Young girls who have been raped face not only the immediate physical and emotional consequences but the stigma that permanently affects their futures. Nicholas Kristof, a reporter with the New York Times, spoke with a village chief in the east of the country who said that the typical price for a bride in the region is 20 goats. If she’s been raped, however, the price is two goats, at most. Married women who are raped are regularly abandoned and divorced by their husbands. Men simply don’t want women who have been raped.

The issue isn’t restricted to the DRC. It is estimated that during Liberia’s 14-year civil war (1989-2003) as many as 75per cent of women were raped, many more than once. The majority of Tutsi women who survived the genocide in Rwanda were raped, raped with objects, held in sexual slavery or sexually mutilated. A 2009 survey of women who fled to refugee camps in Chad to escape violence in Darfur found that one third reported or showed signs of rape, though again numbers are thought to be higher. The statistics are appallingly similar in Sierra Leone, Uganda, Central African Republic, South Africa and elsewhere.

The numbers are shocking. So is the lack of public outcry.

When the earthquake hit Haiti the media couldn’t get there fast enough to photograph the destruction, the bodies, and the death. Ditto the tsunami. The global public demanded action.

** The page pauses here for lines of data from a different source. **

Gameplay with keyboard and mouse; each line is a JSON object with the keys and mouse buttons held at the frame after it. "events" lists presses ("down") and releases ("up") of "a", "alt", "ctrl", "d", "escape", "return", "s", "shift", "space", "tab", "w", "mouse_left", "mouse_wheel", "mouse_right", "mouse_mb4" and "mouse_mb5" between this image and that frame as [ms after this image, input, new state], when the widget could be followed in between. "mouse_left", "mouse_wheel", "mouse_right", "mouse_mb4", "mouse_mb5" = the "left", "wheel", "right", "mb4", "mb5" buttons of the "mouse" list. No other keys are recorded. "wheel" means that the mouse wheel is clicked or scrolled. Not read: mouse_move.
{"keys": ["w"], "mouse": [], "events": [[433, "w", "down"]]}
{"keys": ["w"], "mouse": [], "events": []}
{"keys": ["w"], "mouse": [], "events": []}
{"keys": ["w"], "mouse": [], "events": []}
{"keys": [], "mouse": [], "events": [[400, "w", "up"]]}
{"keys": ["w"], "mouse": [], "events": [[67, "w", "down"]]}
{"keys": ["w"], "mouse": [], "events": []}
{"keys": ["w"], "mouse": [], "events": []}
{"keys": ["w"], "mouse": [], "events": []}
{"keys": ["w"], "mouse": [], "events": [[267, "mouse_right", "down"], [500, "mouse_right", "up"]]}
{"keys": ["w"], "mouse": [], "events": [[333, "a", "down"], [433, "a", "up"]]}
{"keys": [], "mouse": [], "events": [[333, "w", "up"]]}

Celebrities held telethons. Millions of dollars were raised seemingly overnight.

If these crises showed the world’s ability for aid and compassion at its best, addressing rape as a weapon of war shows us at our worst. Nicholas Kristof writes of the DRC: ‘...no humanitarian crisis generates so little attention per million corpses, or such a pathetic international response.’

And there’s no simple answer as to why this is.

Perhaps we think the problem is just too big, there are too many people affected in too many countries and we don’t know where to start. Maybe it’s that the issue is too dark. Hearing stories of women raped and re-raped with foreign objects by boys young enough to be their grandchildren is too uncomfortable. It’s incredibly easy to change the channel, put down the newspaper or turn off the computer. Perhaps it’s that we increasingly value solutions that are easy and fast – give $50 now and save a baby gorilla.

The scope of the problem is huge. The stories are dark. The solution is neither easy nor fast. But these are exactly the reasons why we must do something.

Addressing the issue is, and will continue to be, complex. It requires the immediate provision of additional resources and services for victims; far more than are currently available. It requires long-term approaches to addressing the root causes of gender inequality. It requires putting pressure on governments to efficiently and adequately punish perpetrators. It requires working with local communities to reduce stigma so that victims feel able to speak up. It requires a stronger, more concerted international approach. It requires a global public that cares.

We need to show victims that we’re hearing their stories. We must show that we’re paying attention and demanding action. It’s time to let victims know that we will no longer ignore them; that we’re as interested in helping them as we are Haiti. As we are tsunami victims. As we are gorillas.

* Nikki Whaites is the international program consultant at The Leprosy Mission Canada (TLMC). This article is part of the Gender Links Opinion and Commentary Service which offers fresh views on everyday news.